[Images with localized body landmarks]

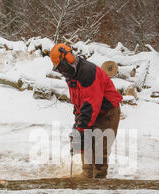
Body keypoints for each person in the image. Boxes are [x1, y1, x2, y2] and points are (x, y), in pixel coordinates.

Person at [50, 43, 123, 179]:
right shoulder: (71, 74)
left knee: (99, 149)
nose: (62, 71)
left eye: (62, 67)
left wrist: (81, 127)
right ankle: (87, 176)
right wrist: (77, 122)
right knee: (85, 144)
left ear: (69, 59)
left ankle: (99, 180)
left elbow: (91, 104)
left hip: (107, 112)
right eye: (59, 69)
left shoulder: (88, 72)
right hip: (89, 111)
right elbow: (79, 100)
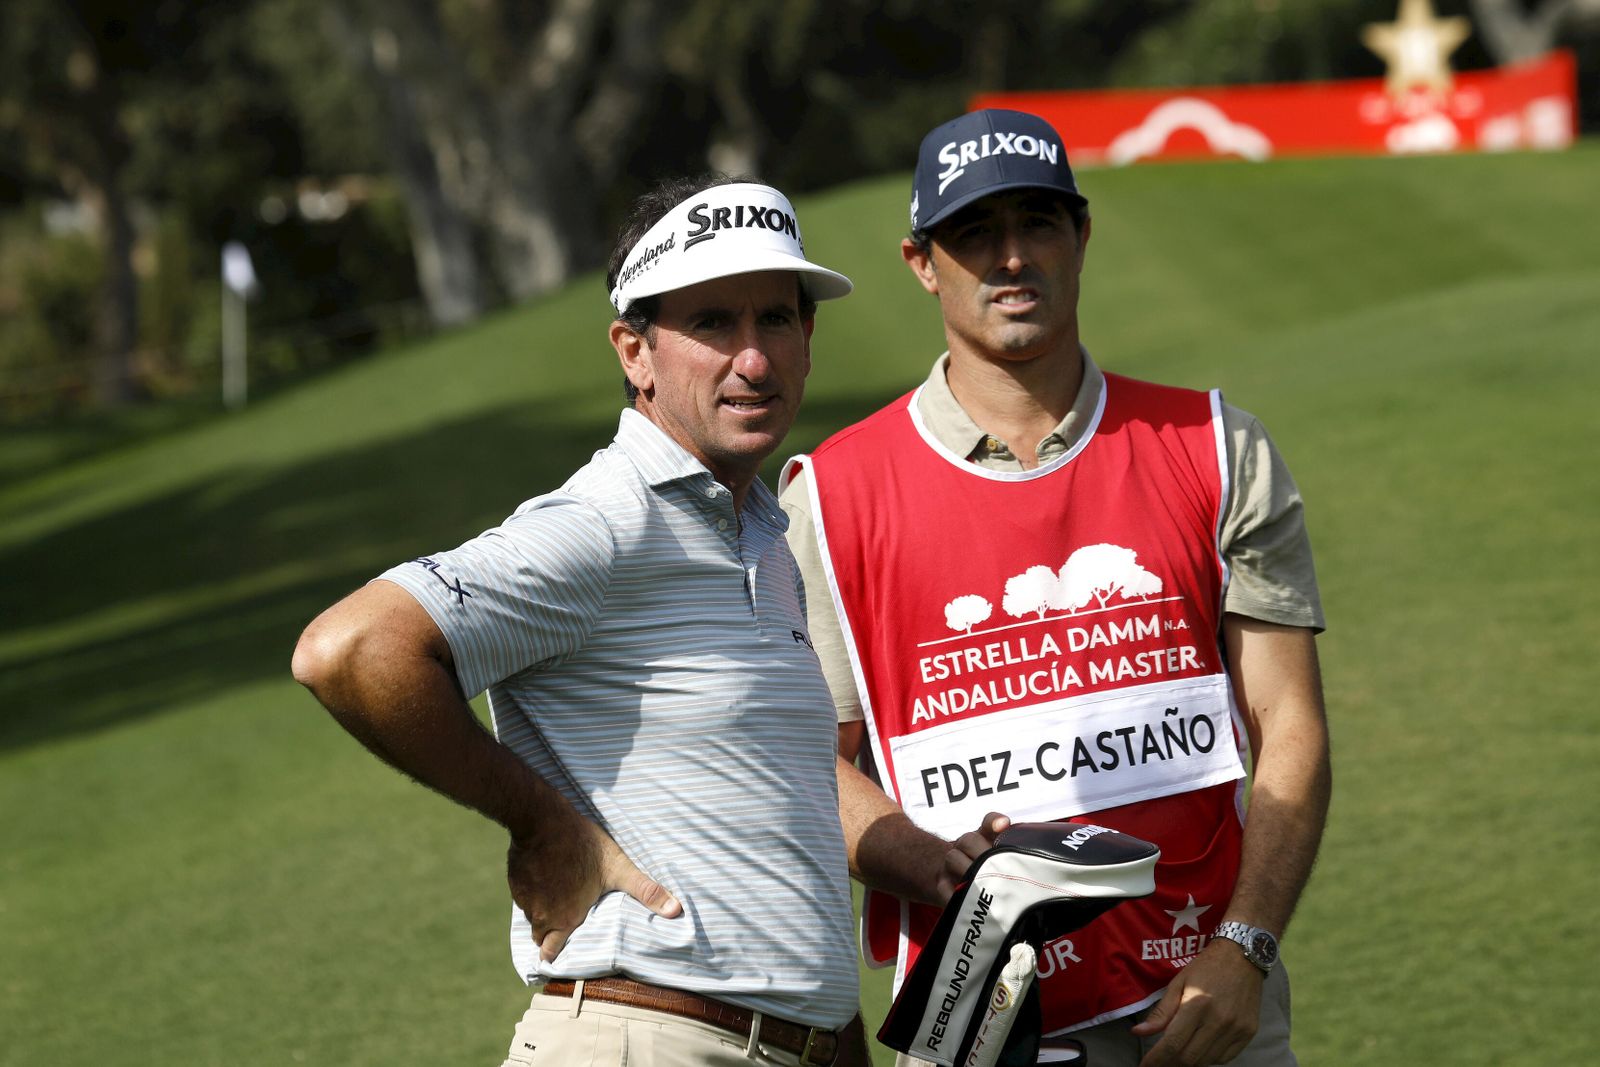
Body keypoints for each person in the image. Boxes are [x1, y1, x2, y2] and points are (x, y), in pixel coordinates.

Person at [779, 109, 1332, 1067]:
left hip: (1202, 1008)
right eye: (974, 234)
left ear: (1081, 235)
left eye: (1037, 222)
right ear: (922, 261)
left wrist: (1245, 947)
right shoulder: (826, 498)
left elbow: (1287, 720)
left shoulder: (1218, 447)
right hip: (974, 1025)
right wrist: (931, 860)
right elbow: (808, 763)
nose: (1010, 258)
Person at [293, 173, 870, 1067]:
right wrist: (544, 826)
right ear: (634, 352)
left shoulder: (763, 535)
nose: (753, 359)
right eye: (712, 323)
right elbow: (352, 649)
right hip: (650, 1037)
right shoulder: (608, 520)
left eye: (776, 319)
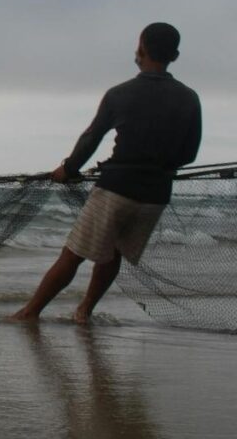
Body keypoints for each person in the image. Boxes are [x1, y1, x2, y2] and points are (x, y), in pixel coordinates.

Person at [11, 23, 201, 323]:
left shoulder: (119, 94)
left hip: (116, 189)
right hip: (155, 196)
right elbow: (189, 154)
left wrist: (68, 169)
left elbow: (91, 138)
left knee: (73, 254)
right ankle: (85, 311)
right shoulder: (190, 98)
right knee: (114, 254)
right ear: (175, 55)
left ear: (141, 49)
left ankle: (29, 313)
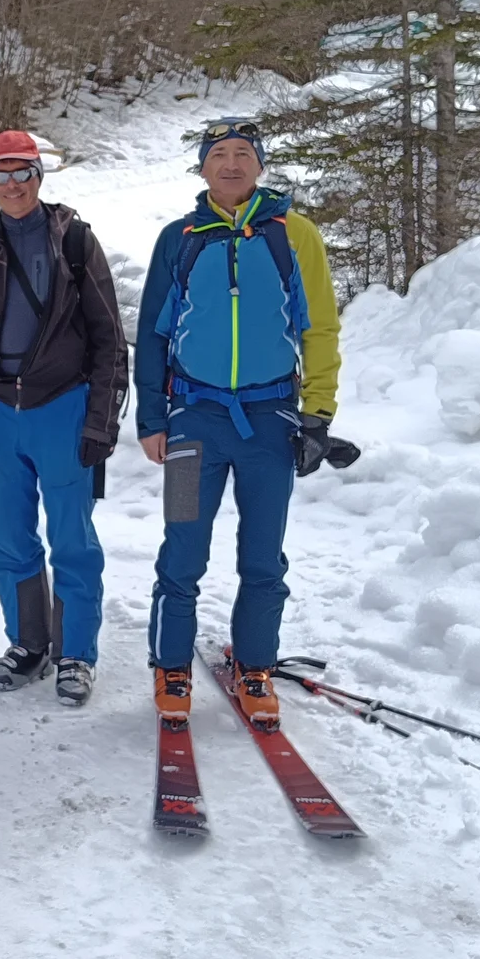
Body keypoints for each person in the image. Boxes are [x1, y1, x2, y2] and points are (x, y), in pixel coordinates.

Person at [135, 118, 340, 731]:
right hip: (195, 418)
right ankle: (171, 663)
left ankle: (255, 663)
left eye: (242, 154)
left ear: (259, 165)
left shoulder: (293, 235)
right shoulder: (180, 238)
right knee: (183, 549)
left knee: (261, 556)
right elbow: (152, 331)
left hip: (270, 420)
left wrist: (318, 413)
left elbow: (319, 327)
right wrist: (152, 415)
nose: (230, 164)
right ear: (202, 168)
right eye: (218, 154)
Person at [0, 129, 128, 706]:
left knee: (73, 538)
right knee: (11, 538)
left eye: (22, 173)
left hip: (61, 407)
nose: (12, 185)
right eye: (0, 175)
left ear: (39, 177)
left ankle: (75, 653)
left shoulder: (74, 241)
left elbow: (109, 339)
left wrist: (101, 420)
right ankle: (29, 644)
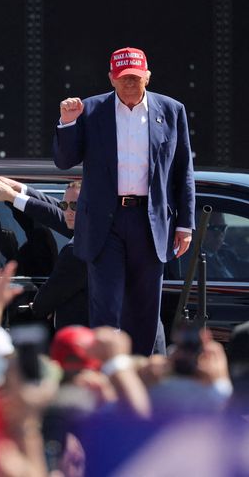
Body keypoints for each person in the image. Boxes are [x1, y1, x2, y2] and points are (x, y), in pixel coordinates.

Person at [54, 47, 195, 355]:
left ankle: (141, 376)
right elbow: (64, 161)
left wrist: (185, 224)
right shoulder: (91, 110)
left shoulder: (171, 110)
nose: (130, 84)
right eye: (123, 79)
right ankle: (107, 375)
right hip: (107, 221)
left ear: (147, 76)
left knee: (146, 308)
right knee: (106, 305)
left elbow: (183, 171)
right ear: (111, 79)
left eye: (135, 78)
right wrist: (67, 123)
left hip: (150, 219)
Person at [0, 177, 88, 328]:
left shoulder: (78, 247)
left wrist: (12, 197)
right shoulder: (92, 233)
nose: (68, 211)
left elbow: (49, 297)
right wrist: (20, 189)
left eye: (75, 205)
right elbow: (55, 212)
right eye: (64, 204)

PROBLEM TO WORK ON:
All lines above between those holding "right ankle: (107, 375)" and "left shoulder: (78, 247)", inclusive, must be set down unchanged, and no other line may be included.

YOUR SOLUTION:
right ankle: (107, 375)
right hip: (107, 221)
left ear: (147, 76)
left knee: (146, 308)
right knee: (106, 305)
left elbow: (183, 171)
right ear: (111, 79)
left eye: (135, 78)
right wrist: (67, 123)
left hip: (150, 219)
Person at [0, 177, 88, 328]:
left shoulder: (78, 247)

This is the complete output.